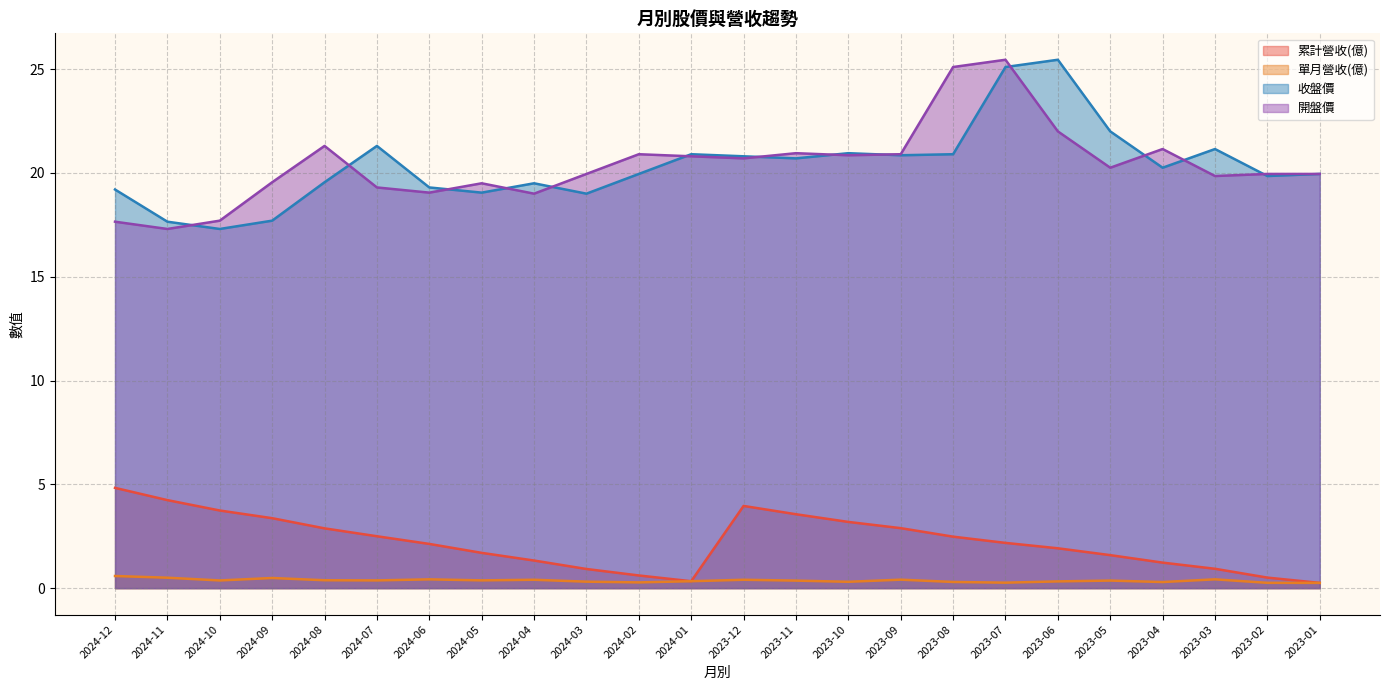

Where is the first local maximum for 累計營收(億)?

2023-12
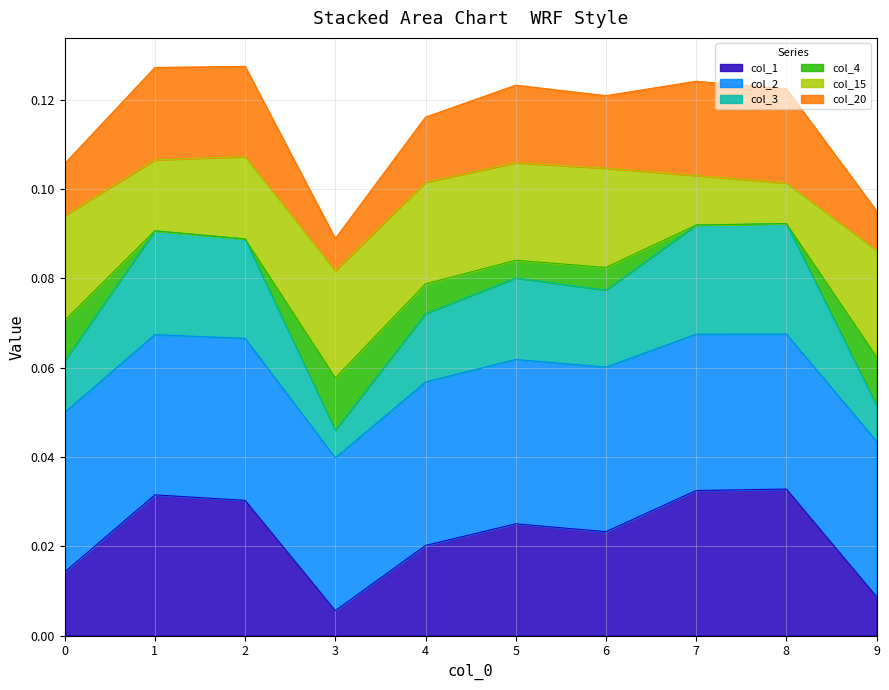

True or false: col_1 has a value of 0.1 at 2.

False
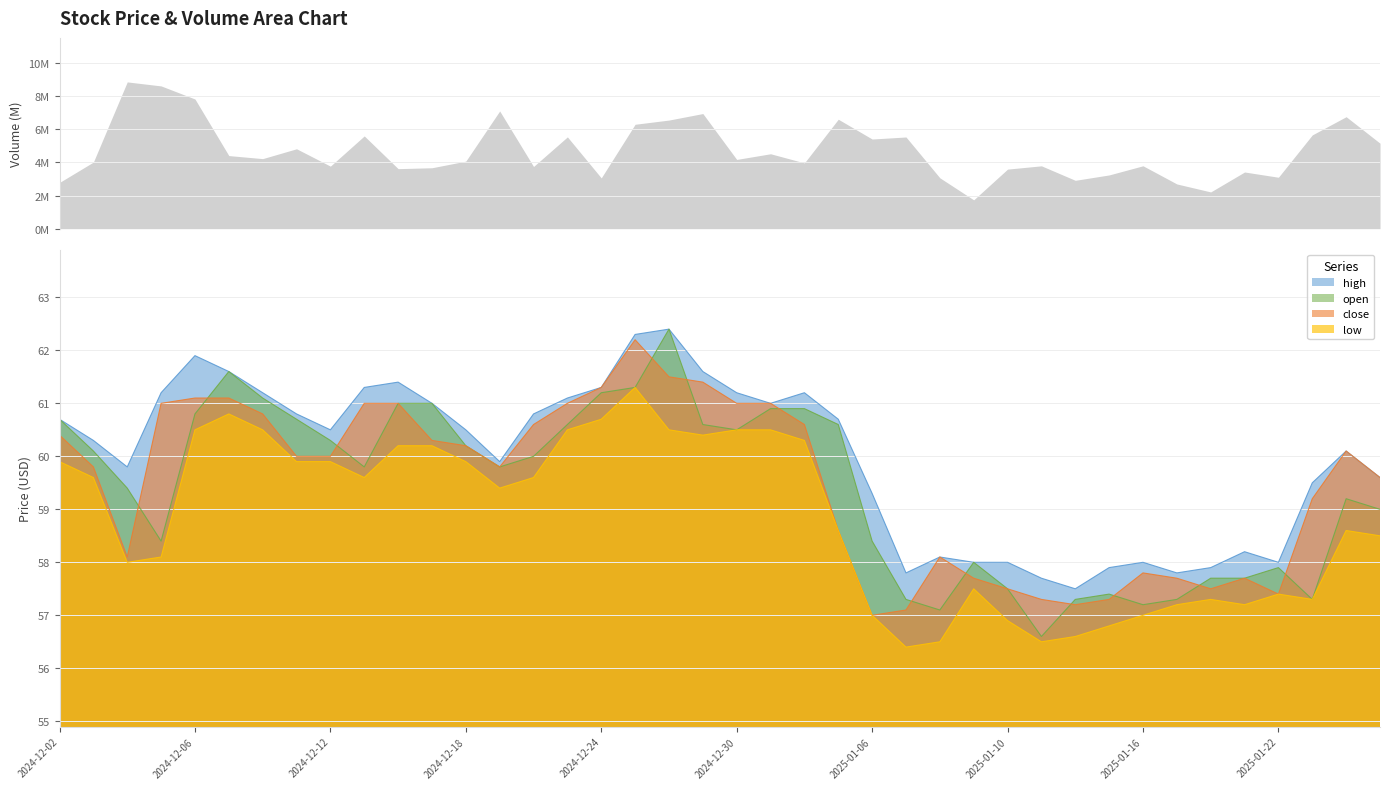

Rank the categories by high value from highest to lowest.

2024-12-26, 2024-12-25, 2024-12-06, 2024-12-09, 2024-12-27, 2024-12-16, 2024-12-13, 2024-12-24, 2024-12-05, 2024-12-10, 2024-12-30, 2025-01-02, 2024-12-23, 2024-12-17, 2024-12-31, 2024-12-11, 2024-12-20, 2024-12-02, 2025-01-03, 2024-12-12, 2024-12-18, 2024-12-03, 2025-01-24, 2024-12-19, 2024-12-04, 2025-02-03, 2025-01-23, 2025-01-06, 2025-01-21, 2025-01-08, 2025-01-09, 2025-01-10, 2025-01-16, 2025-01-22, 2025-01-15, 2025-01-20, 2025-01-07, 2025-01-17, 2025-01-13, 2025-01-14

##############################

Work request
State how many of the lines above contain the word "value" and reply with that number alone.

Answer space
2